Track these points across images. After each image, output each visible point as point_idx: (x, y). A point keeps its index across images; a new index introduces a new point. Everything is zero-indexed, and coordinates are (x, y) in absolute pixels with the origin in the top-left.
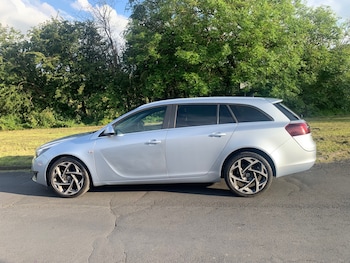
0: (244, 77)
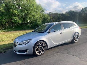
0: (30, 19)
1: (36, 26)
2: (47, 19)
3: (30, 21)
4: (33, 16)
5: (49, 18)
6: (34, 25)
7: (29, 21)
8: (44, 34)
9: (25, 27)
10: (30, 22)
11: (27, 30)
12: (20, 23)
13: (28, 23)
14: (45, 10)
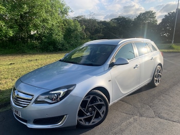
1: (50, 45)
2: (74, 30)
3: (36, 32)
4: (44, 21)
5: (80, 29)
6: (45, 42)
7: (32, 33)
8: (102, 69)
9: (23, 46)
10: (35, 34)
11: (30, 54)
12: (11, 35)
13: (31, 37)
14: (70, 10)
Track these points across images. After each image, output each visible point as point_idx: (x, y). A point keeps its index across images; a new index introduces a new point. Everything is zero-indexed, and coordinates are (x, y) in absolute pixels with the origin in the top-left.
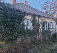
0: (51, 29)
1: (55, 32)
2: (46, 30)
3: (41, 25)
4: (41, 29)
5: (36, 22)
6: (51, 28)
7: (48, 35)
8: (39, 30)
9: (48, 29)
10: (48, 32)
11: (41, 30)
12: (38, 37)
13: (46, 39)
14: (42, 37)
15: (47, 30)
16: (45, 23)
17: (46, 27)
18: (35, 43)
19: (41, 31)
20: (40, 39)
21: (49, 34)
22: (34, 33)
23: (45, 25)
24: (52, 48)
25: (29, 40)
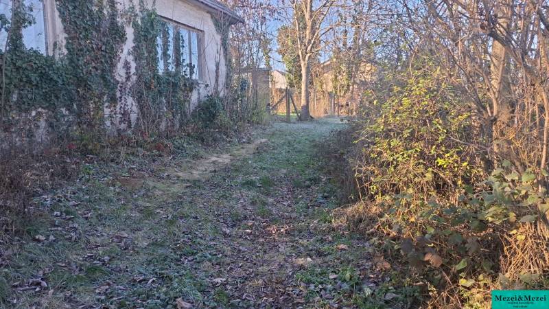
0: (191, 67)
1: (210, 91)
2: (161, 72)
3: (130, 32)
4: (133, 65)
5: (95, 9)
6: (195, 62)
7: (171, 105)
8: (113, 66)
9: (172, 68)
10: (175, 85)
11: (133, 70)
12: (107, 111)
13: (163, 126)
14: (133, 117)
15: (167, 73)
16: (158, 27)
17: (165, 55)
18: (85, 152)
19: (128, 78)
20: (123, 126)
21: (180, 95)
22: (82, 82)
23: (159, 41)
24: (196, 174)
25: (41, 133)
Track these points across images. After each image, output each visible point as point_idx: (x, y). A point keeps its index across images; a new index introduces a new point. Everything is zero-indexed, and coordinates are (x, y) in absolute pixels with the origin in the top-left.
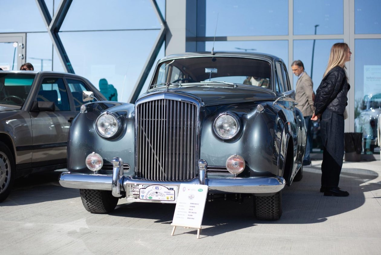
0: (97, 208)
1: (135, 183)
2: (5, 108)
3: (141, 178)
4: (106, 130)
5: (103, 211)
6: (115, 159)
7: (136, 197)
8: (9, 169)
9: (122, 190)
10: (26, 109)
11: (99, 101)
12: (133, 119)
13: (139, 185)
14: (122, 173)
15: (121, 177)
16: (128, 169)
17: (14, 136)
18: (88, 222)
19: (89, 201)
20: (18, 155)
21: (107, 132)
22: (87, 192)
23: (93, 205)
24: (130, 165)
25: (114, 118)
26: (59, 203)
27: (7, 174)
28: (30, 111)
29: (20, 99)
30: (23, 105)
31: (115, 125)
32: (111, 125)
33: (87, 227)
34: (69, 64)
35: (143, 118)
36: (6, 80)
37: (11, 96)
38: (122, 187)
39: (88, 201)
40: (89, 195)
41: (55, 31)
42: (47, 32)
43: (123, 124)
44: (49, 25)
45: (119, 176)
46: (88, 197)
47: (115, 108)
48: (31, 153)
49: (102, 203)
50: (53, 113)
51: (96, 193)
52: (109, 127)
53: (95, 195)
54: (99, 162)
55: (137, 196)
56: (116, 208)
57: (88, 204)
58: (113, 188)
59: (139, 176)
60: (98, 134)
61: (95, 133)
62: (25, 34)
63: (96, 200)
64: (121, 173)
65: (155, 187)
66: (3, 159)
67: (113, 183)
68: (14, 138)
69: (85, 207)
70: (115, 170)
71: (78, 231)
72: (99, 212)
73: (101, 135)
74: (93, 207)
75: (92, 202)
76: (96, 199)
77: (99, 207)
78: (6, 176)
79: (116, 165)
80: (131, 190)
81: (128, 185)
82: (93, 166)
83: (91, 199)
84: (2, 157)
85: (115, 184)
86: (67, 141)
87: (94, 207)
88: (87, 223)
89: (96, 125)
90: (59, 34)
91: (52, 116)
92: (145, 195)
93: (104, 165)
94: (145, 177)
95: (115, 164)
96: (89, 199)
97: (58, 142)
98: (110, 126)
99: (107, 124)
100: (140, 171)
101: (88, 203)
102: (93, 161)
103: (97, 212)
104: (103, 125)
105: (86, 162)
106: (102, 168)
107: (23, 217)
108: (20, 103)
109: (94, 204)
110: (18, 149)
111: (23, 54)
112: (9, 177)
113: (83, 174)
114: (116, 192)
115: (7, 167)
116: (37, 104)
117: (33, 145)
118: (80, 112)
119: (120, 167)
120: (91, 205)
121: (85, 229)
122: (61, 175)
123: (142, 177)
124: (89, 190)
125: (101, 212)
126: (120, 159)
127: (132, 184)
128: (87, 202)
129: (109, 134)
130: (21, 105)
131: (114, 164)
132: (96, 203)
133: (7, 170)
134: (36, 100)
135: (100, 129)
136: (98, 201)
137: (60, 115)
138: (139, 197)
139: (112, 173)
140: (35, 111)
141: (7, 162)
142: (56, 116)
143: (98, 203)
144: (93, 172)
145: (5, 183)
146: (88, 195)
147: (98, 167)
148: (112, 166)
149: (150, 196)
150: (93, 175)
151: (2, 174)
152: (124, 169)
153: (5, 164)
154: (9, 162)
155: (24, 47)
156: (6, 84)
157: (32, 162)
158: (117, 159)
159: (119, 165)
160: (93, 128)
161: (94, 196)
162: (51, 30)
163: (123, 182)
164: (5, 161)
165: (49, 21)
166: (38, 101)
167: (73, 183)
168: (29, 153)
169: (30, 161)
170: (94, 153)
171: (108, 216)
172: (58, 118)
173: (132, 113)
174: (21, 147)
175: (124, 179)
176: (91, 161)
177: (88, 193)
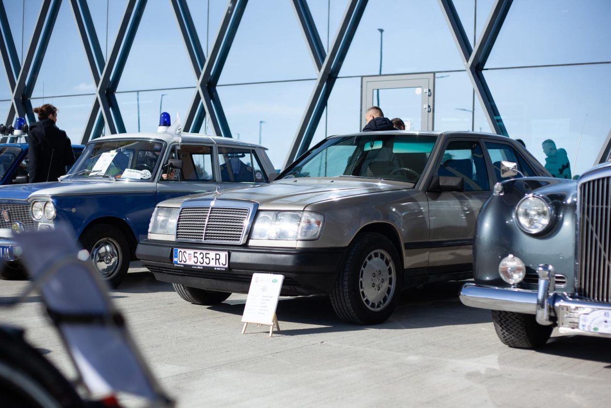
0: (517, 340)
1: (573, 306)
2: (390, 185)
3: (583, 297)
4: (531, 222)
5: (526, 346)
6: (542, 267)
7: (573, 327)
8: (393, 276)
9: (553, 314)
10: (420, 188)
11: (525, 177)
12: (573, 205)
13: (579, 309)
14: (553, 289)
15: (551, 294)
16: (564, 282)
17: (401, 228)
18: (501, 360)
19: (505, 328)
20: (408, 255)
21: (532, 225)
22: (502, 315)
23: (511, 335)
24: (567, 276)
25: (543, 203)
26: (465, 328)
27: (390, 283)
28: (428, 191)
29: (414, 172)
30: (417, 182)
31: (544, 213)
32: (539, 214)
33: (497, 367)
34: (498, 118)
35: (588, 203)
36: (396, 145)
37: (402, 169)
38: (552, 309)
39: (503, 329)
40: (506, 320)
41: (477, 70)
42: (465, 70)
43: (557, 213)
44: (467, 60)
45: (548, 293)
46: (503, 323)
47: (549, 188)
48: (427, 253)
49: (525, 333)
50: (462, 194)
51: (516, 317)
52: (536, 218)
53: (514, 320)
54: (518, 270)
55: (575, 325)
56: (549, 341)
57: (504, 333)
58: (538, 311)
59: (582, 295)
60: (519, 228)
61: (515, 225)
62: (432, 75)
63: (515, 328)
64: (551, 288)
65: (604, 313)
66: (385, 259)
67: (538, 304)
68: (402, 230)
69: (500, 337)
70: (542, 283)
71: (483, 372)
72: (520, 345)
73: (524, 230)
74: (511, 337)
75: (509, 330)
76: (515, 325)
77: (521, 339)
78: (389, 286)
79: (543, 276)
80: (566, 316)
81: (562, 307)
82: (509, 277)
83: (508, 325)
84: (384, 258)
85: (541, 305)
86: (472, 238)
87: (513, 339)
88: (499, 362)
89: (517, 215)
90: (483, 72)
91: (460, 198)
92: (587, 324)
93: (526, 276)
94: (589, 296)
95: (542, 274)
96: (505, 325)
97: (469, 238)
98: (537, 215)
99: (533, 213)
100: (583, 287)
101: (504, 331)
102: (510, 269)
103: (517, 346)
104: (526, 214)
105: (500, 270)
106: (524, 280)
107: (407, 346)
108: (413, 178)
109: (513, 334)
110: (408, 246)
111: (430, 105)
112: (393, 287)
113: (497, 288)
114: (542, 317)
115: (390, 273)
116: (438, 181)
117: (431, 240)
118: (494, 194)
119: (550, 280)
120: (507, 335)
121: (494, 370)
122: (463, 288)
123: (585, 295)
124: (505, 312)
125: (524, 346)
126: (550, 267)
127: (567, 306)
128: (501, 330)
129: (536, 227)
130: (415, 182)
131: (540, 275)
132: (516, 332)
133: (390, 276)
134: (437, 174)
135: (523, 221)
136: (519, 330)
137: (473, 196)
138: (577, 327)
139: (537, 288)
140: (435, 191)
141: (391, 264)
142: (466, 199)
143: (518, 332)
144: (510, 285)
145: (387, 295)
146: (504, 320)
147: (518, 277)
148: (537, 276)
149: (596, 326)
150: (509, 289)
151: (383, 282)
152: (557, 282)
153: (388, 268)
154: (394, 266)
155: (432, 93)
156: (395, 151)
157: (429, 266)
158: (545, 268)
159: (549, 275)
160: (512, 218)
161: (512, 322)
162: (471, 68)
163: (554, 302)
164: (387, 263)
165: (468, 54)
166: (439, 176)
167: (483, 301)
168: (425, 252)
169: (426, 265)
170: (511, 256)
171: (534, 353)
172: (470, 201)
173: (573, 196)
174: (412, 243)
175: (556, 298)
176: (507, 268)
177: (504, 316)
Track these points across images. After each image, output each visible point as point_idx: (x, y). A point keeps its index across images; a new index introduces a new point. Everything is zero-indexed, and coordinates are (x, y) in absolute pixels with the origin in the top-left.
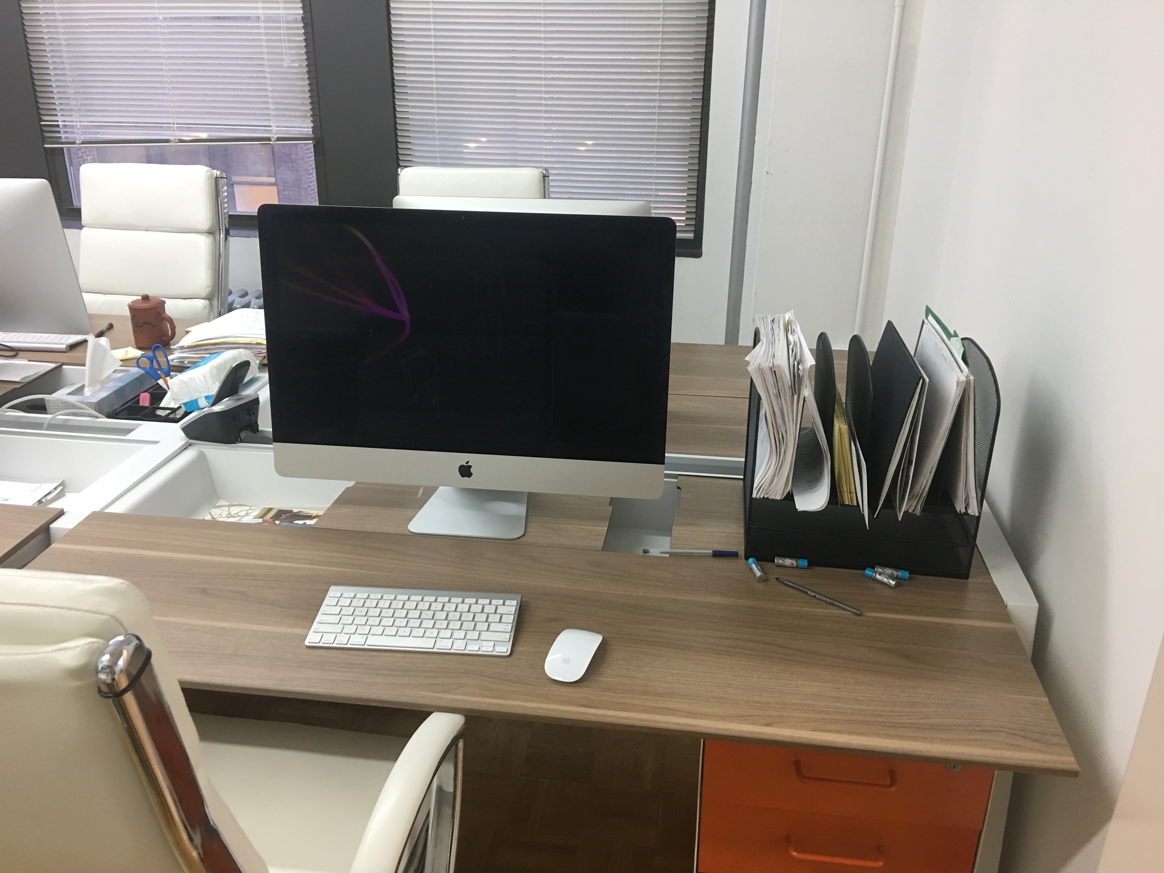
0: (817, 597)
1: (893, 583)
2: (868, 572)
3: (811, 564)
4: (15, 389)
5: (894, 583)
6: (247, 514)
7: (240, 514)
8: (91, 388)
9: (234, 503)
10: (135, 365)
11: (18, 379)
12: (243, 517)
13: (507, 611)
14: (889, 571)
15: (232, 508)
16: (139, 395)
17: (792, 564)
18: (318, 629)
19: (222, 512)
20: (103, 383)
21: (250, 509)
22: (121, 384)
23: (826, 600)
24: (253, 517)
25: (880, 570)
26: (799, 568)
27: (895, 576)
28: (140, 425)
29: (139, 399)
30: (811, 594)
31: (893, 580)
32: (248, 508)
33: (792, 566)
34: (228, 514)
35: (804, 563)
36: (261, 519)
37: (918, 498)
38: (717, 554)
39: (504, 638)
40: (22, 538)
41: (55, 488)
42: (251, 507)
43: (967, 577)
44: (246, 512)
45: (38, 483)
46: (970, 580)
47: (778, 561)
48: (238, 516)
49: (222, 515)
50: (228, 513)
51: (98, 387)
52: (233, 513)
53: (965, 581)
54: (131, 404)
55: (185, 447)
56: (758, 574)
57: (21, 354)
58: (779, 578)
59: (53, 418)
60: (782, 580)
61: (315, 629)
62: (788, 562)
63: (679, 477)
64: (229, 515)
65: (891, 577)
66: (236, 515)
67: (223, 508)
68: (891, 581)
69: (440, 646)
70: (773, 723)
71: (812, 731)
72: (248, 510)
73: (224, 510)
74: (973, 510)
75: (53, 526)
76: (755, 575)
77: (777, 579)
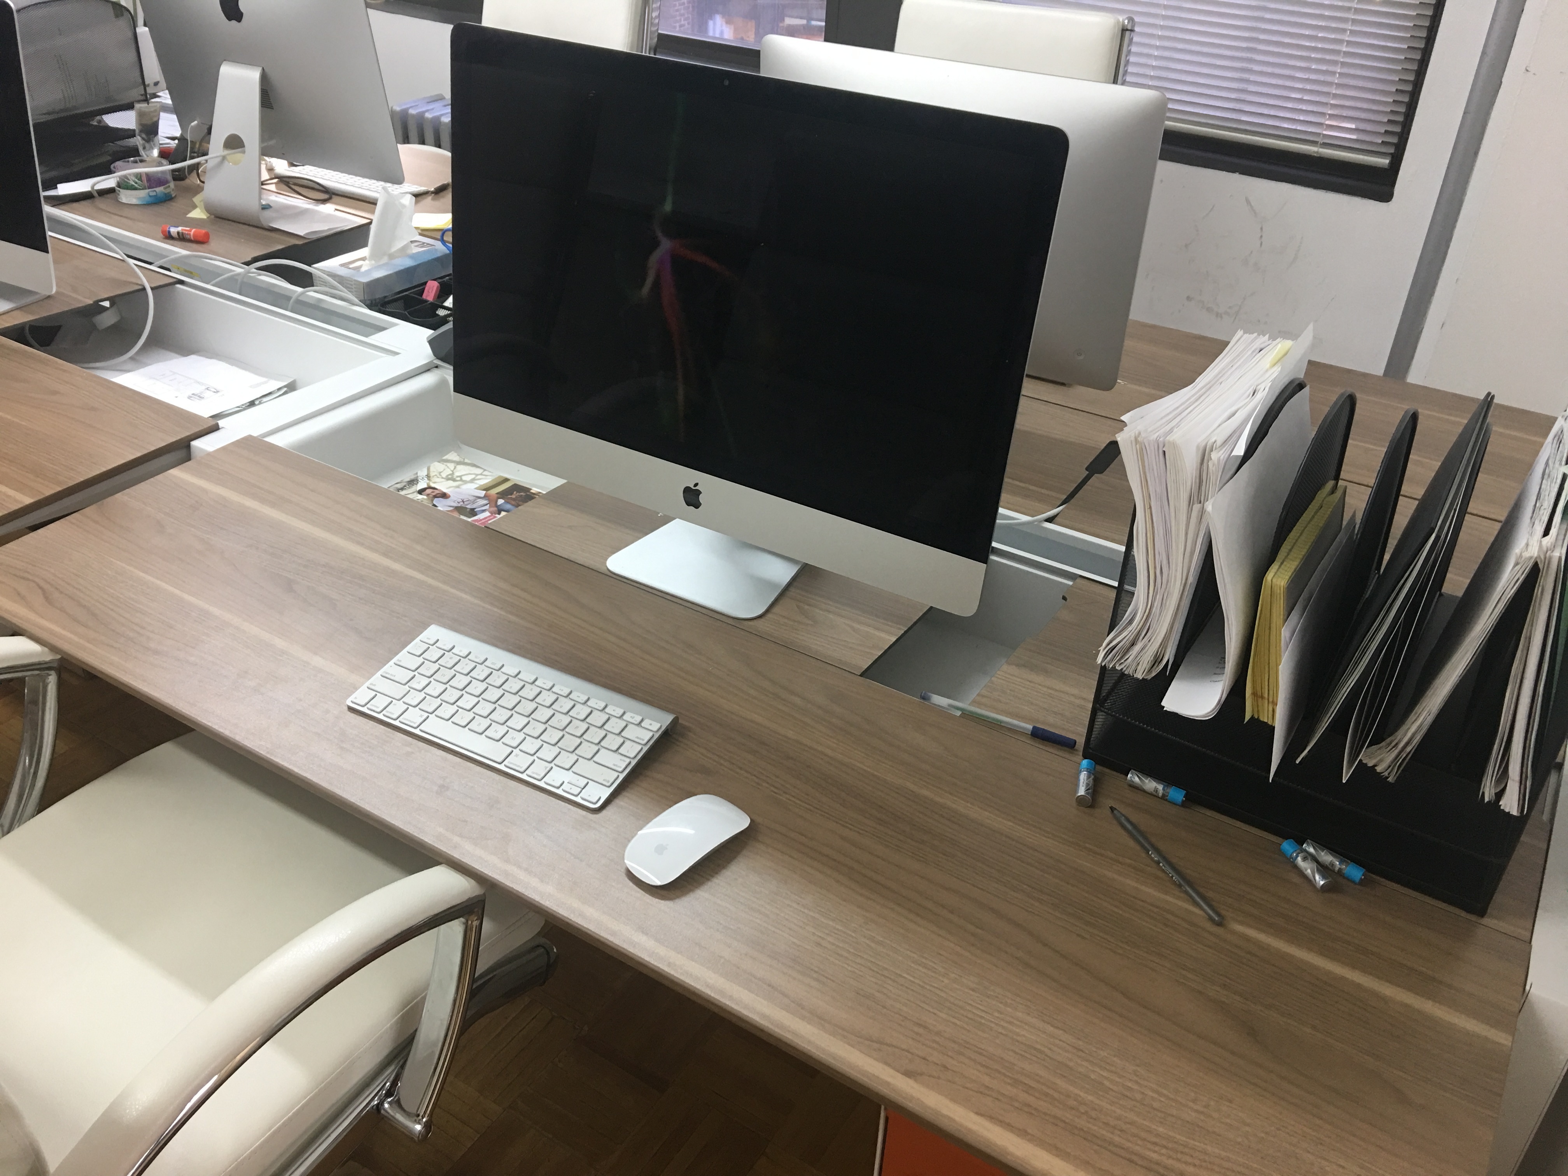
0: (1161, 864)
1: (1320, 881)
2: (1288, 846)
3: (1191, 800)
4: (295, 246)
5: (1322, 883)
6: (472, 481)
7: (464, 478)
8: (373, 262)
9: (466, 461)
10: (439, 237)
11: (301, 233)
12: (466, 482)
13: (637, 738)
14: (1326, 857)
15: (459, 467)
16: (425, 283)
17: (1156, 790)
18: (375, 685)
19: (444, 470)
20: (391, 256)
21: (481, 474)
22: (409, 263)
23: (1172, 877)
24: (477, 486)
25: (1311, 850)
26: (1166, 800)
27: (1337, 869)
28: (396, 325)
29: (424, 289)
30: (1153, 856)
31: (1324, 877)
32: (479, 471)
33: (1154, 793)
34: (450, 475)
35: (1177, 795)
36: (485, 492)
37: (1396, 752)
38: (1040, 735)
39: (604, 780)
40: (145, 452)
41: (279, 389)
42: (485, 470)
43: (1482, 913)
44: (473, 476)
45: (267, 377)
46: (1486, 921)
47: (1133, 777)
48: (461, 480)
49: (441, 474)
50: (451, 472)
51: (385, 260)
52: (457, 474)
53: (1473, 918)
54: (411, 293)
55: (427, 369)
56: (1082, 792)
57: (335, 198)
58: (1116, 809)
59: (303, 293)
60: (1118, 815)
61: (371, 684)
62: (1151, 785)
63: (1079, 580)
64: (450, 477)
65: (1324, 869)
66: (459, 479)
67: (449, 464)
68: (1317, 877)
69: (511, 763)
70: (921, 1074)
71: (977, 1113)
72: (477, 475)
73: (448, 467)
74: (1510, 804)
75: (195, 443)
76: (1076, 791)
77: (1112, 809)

*Your goal:* Please copy out everything from the start of the records down to the line containing "0: (30, 19)", swapping "coordinates" for "positions" and leaving all else unchanged. Leave the pictures out of your answer.

*Response to the exercise:*
Track these points across images. After each image, output each visible point as point_idx: (x, y). A point keeps its index across images; a new index introduces a new point. Everything is zero-indexed, and positions are (x, y) in absolute pixels with the origin in the top-left.
0: (244, 77)
0: (30, 19)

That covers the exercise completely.